Hypopharyngeal squamous cell carcinoma (HPSCC) has a very poor prognosis. Local surgery may increase survival, but is often avoided due to significant post-op co-morbidities. Since prognostic markers are lacking, the aim was to find predictive biomarkers that identify patients whose response to oncological treatment is poor and who may benefit from primary surgery to increase survival. Pretreatment biopsies from 23 HPSCC patients, 3 human papillomavirus (HPV) positive and 20 HPV-negative, were analyzed for expression of 750 mRNAs using the Nanostring nCounter IO360 panel in relation to 3-year survival. Validation was performed through immunohistochemistry (IHC) for HLA class I and S100A12 in 74 HPV-negative HPSCC samples. Clustering identified a subset of HPV-negative HPSCC with favorable prognosis and a gene expression signature overexpressing calgranulins and immune genes, distinct from that of HPV-positive HPSCC. Enrichment analysis showed immune signaling, including the tumor inflammation signature, to be enriched in surviving patients. IHC validation confirmed high S100A12 and HLA class I expression to correlate with survival in HPV-negative HPSCC. This shows that immune activity is strongly related to survival in HPV-negative HPSCC. Enrichment of the tumor inflammation signature indicates a potential benefit of immunotherapy. Low expression of both HLA class I and S100A12 could be used to select patients for local surgery.

Figure 1

(A) Heatmap of all samples. Genes are rows and samples columns. (NED = No evidence of disease, DOD = dead of disease). (B) Volcano plot of transcripts differing between HPV-positive and HPV-negative samples. Transcripts higher in HPV-positive samples are marked red. The horizontal line indicates adjusted p value of 0.05. Blue dots represent genes in the tumor inflammation signature. Analyses of mRNA expression were performed in R 3.6.2. Heatmaps were plotted with the R package ComplexHeatmap. (https://www.bioconductor.org/packages/release/bioc/html/ComplexHeatmap.html).

Figure 2

(A) Heatmap of all HPV-negative samples. Genes are rows and samples columns. (B) Volcano plot of transcripts differing between surviving and non-surviving patients with HPV-negative HPSCC. Transcripts higher in survivors are marked red. Unadjusted p values are presented and the horizontal line indicates an unadjusted p value of 0.05. Blue dots represent genes in the tumor inflammation signature.
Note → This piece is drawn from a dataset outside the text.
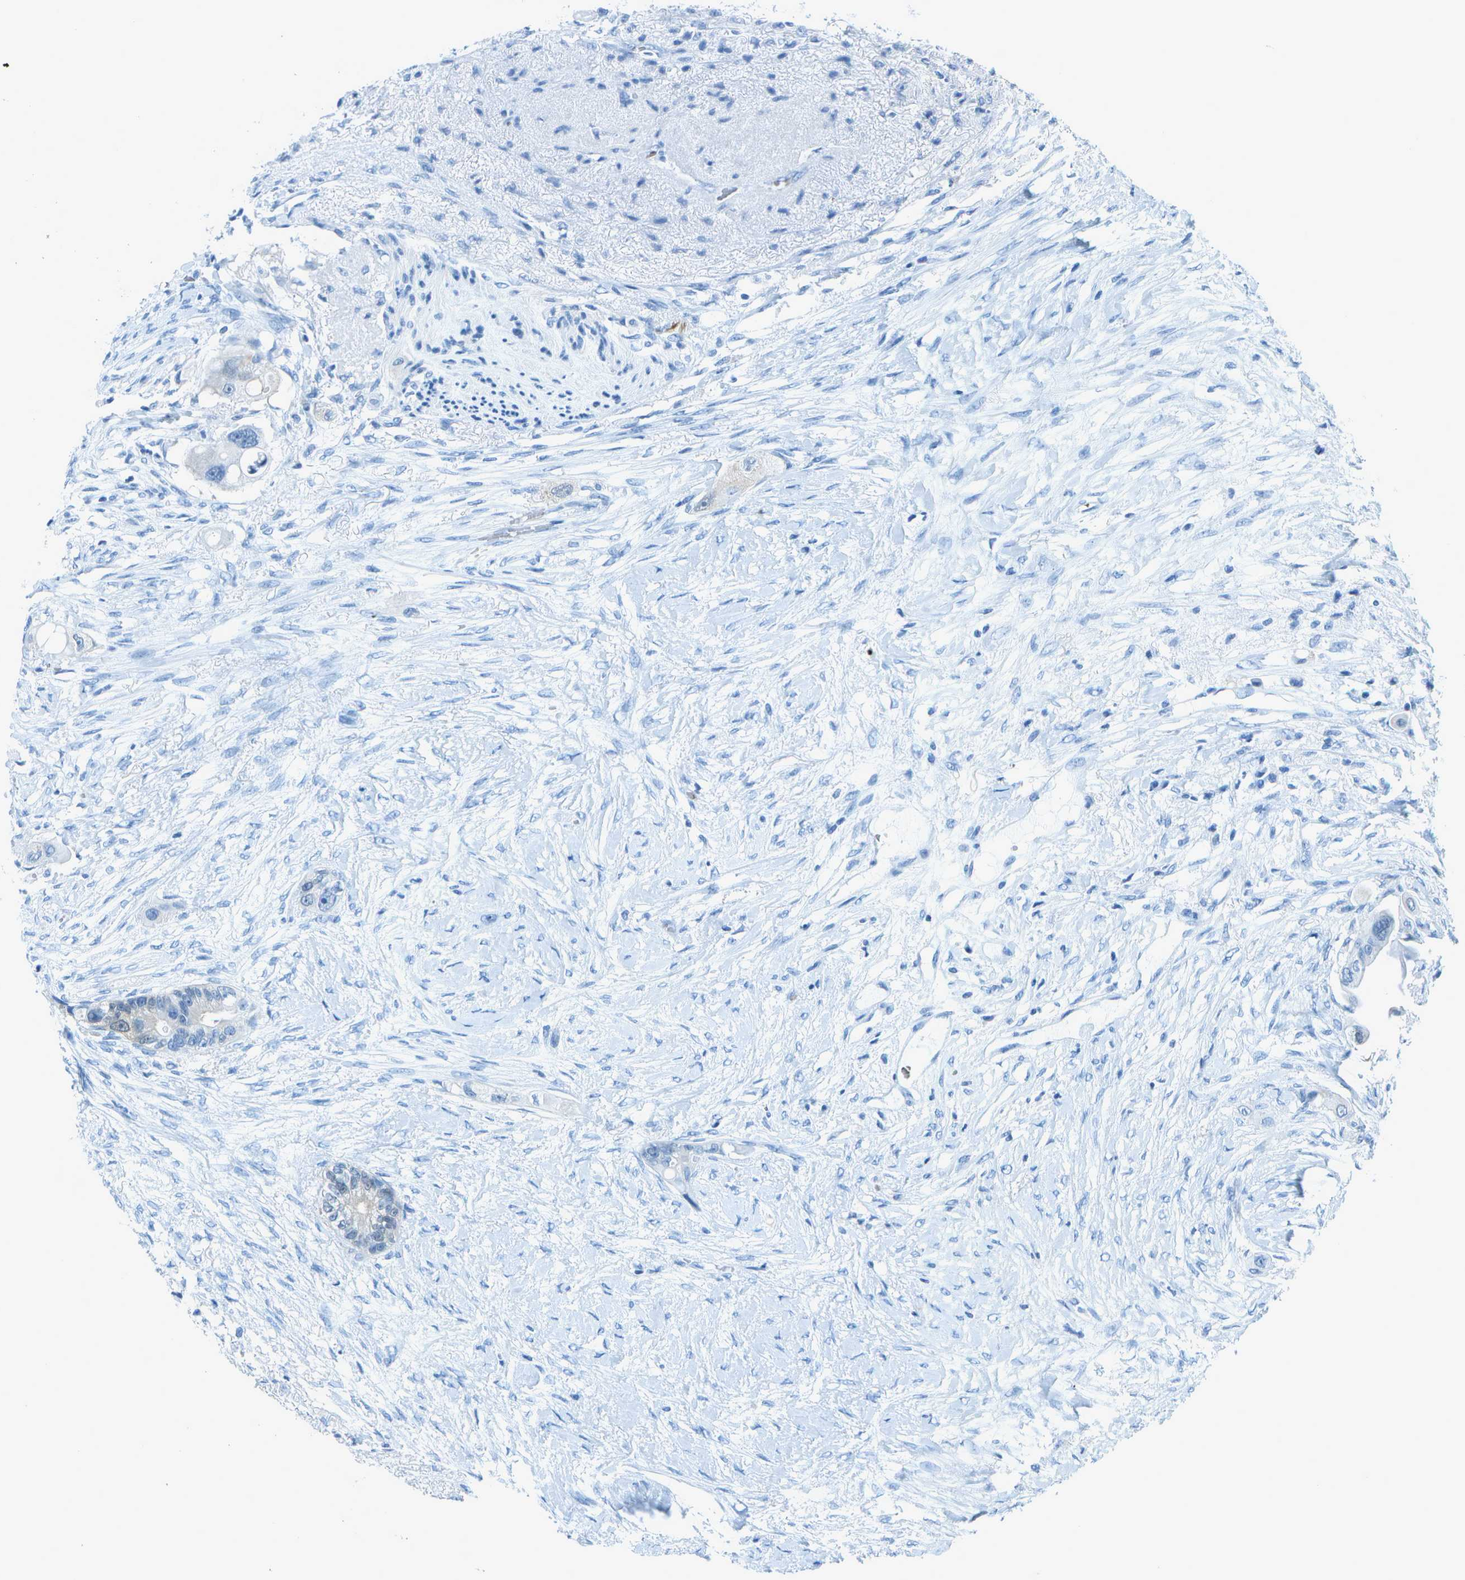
{"staining": {"intensity": "negative", "quantity": "none", "location": "none"}, "tissue": "colorectal cancer", "cell_type": "Tumor cells", "image_type": "cancer", "snomed": [{"axis": "morphology", "description": "Adenocarcinoma, NOS"}, {"axis": "topography", "description": "Colon"}], "caption": "The histopathology image demonstrates no significant expression in tumor cells of colorectal cancer (adenocarcinoma). The staining was performed using DAB (3,3'-diaminobenzidine) to visualize the protein expression in brown, while the nuclei were stained in blue with hematoxylin (Magnification: 20x).", "gene": "ASL", "patient": {"sex": "female", "age": 57}}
Analyses of mRNA expression were performed in R 3.6.2. Heatmaps were plotted with the R package ComplexHeatmap. (https://www.bioconductor.org/packages/release/bioc/html/ComplexHeatmap.html).

Figure 3

(A) Heatmap of all HPV-negative samples for the 18 genes in the tumor inflammation signature. The black box marks samples from cluster 1 in (B) Gene set enrichment plot for the 18-gene signature in relation to survival. Genes in the signature are marked on the x-axis and ranked from left to right based on their log2-fold change between tumors responding to treatment ant non-responding. Analyses of mRNA expression were performed in R 3.6.2. Heatmaps were plotted with the R package ComplexHeatmap. (https://www.bioconductor.org/packages/release/bioc/html/ComplexHeatmap.html).

Figure 4

Kaplan–Meier curves presenting progression free (A,D,G), disease free (B,E,H) and overall survival (C,E,I) for patients with HPV-negative HPSCC in relation to S100A12 or HLA class I expression. (A–C) S100A12 expression dichotomized between fraction of positive cells more (red) or less (blue) than 33%. (D-F) HLA class I expression dichotomized between absent/low (blue) and medium/high (red). (G–I) Combined expression of S100A12 and HLA class I. Both high (green), one high, one low (red) or both low (blue). Notches denotes censored.